Traveling a breeze? Not always!
Fear raises its ugly head and sits beside me. I’ve been fed, watered, had a nap, and now fear demands I re-worry about how to get from Los Angeles international airport to its domestic terminal. Once again I doubt my ability to complete this journey. Am I capable of travelling alone, for a year? Will I find a bed each night? With my lack of other languages, how far will miming get me? My mind has a long conversation with itself until I finally push these concerns away, practice living in the now, staying in the moment and leaving the future to arrive, and be worried about, when it is due.
“Ladies and gentlemen, we are about to land in Los Angeles. Please fasten your seat belt and ensure your tray table is upright and your hand luggage is stowed under the seat in front of you.”
My heart beats faster, I’m here. My big adventure is really starting. Deep breathing, I brace my back squarely against the seat while the pilot completes the most dangerous procedure of any flight, and within moments we land smoothly, as smooth as I hope my travels will be.
Customs. Despite having nothing to declare I would love to declare the world is wonderful place or some other such facetious remark. Luckily I don’t as I meet the customs woman from hell. She is a well manicured, big haired, beautifully made-up Mexican woman.
‘Next’ she yells. I walk forward.
She grabs my passport and papers. ‘Where are you staying?’ she snaps without a glance in my direction.
‘At my friends in Juneau, Alaska’
‘Write her address down’.
‘I have,’ attempting to point to the form.
‘That is a Post Office box, you are not staying in a post office box, a post office box is this big’ she says without taking breath and describing the dimensions in the air, her bright red false nails and loud voice attracting everyone’s attention to me. ‘You are not staying in something so small’ I want to sink into the floor. ‘Stand aside, write down her address.’
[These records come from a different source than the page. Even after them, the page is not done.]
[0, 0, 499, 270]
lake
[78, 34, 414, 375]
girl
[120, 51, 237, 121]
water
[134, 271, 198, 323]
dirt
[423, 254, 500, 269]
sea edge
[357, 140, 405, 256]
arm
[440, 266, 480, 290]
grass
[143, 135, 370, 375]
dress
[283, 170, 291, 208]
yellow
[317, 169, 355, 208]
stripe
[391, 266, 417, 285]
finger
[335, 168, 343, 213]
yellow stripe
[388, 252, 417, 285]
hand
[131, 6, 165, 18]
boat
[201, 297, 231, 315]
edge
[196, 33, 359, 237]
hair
Feeling criminal I stand aside as directed and rustle frantically through my hand luggage – a day pack that matches my large backpack – and finally find my address book. Checking, I confirm I don’t know Ingrids’ physical address and panic starts afresh. Maybe this holiday is doomed to fail at the very beginning. I will be sent home on the next flight, I don’t have enough money to rebook the Auckland / LAX section of my journey again. In seconds my overactive imagination creates a series of disaster scenes yet again.
Frantically flicking through the pages I see the name, and address, of a woman I’d met in Seattle five years earlier. “That’s it” I decide, I’ll use her address- justifying the lie with the thought that I land in Seattle before going to Alaska. I write her name and the required physical address then send thought messages to the woman who appears to control my destiny.
‘I’m ready, please hurry, I have a connection to make, quick quick’. The man in front of her is chatting pleasantly with her and I fume. ‘Hurry hurry, how can you be so nice to him and so nasty to me.’ At last she beckons me over, barely glances at the amended form, marks my passport with the desired entry stamp and I rush off to claim my bag and onto the next nearly-missed stage of the trip.

And you thought we travelling writers never have fear? Well that is what my journal records from the beginning of a one year, round the world, no bookings, backpacker trip in 1995.